Notorious for raising the price of a life-saving drug 5,000 percent, Shkreli faces a June 26 trial on charges that he defrauded investors in hedge funds he managed and misappropriated assets belonging to a drug company he started.

The Defense

Shkreli’s lawyers are expected to argue that while his business dealings may seem unconventional, he lacked criminal intent and at all times relied on the advice of his corporate attorney.

 

What’s at stake

Will the biotech entrepreneur face a karmic reckoning? Since his arrest in December 2015, Shkreli has gone out of his way to draw attention to himself. He feuded with the rapper Ghostface Killah, was banned from Twitter for harassing a female journalist, and invoked his Fifth Amendment right against self-­incrimination to avoid testifying before Congress—and then publicly called lawmakers “imbeciles.” In an interview in November with the Financial Times, he said his fame would help sway a jury to acquit him, likening himself to O.J. Simpson.

The Details

Prosecutors accuse Shkreli, 34, of deceiving investors about the ­performance of two now-defunct hedge funds, MSMB Capital Management LLC and MSMB Healthcare Ltd. Prosecutors say he used $11 million from Retrophin Inc., one of the two drug companies he co-founded, to pay off his hedge funds’ debts when they tanked.
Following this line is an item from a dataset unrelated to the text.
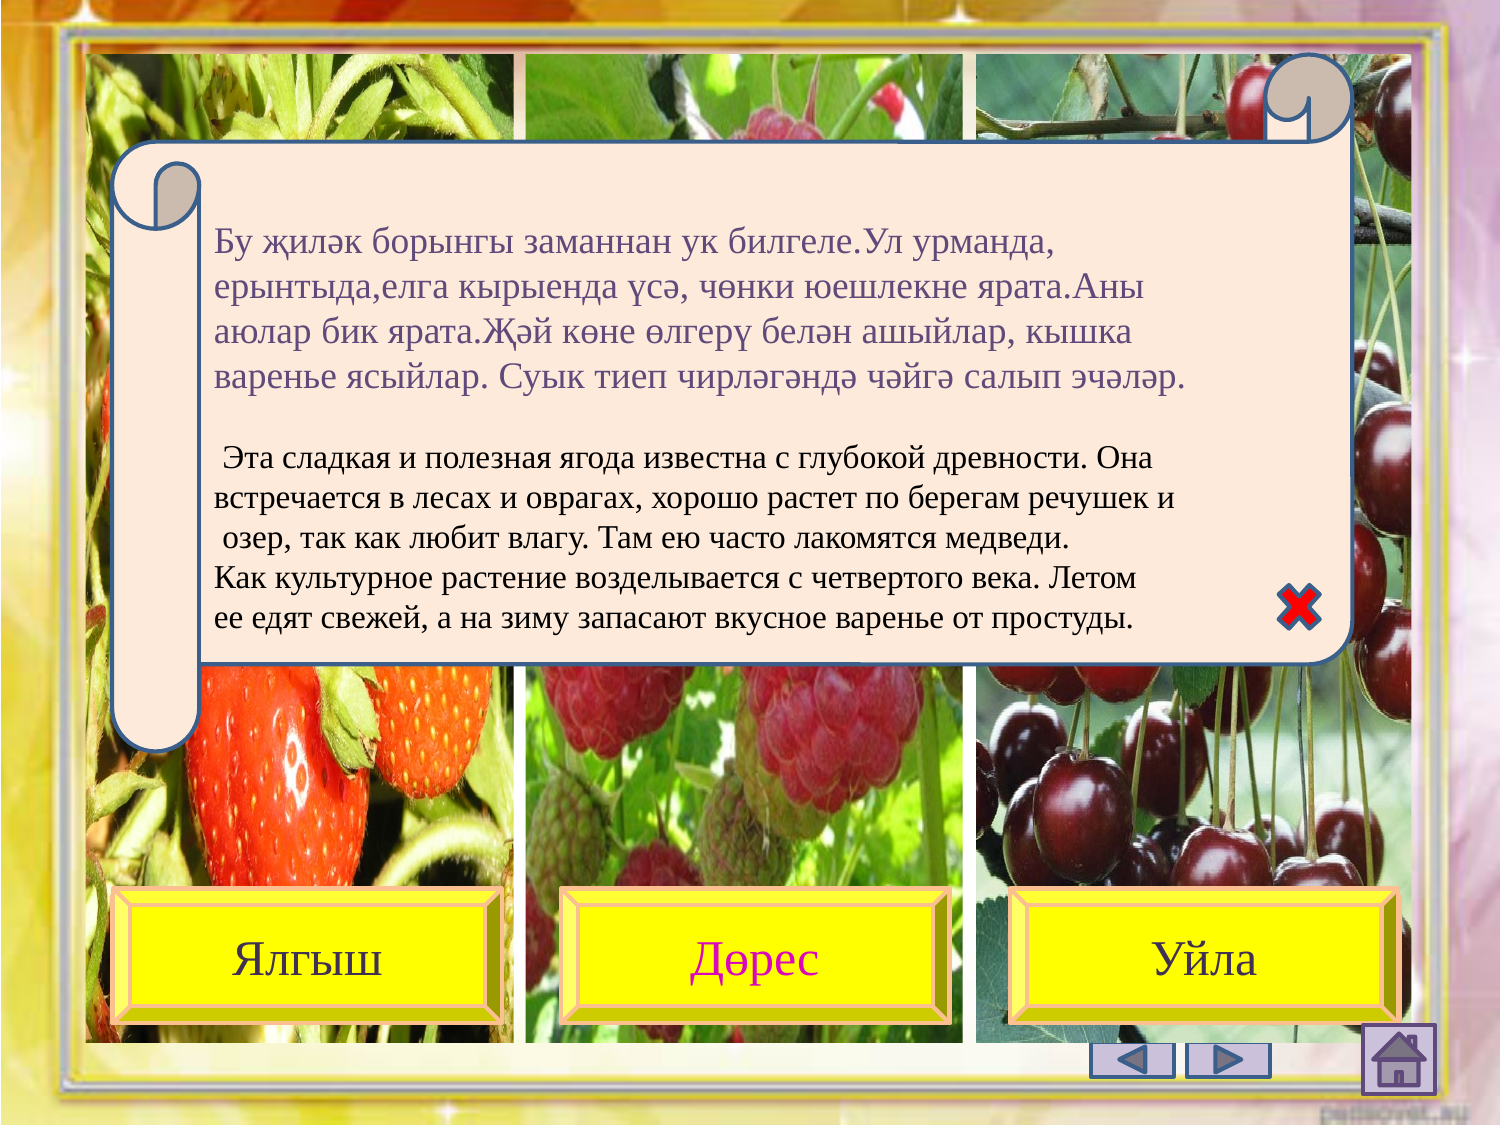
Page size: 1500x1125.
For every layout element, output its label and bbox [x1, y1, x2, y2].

text_box [111, 54, 1353, 752]
picture [1, 0, 1500, 1125]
Lead defense lawyer Benjamin Brafman has argued in pretrial hearings that Shkreli tried to do the right thing. The pharmaceutical executive made a “Herculean effort to repay people who lost money,” he said. In addition to contending that Shkreli didn’t know he was doing anything wrong, Brafman is expected to argue that his client relied on his then-lawyer’s advice when taking the actions described as crimes in the indictment.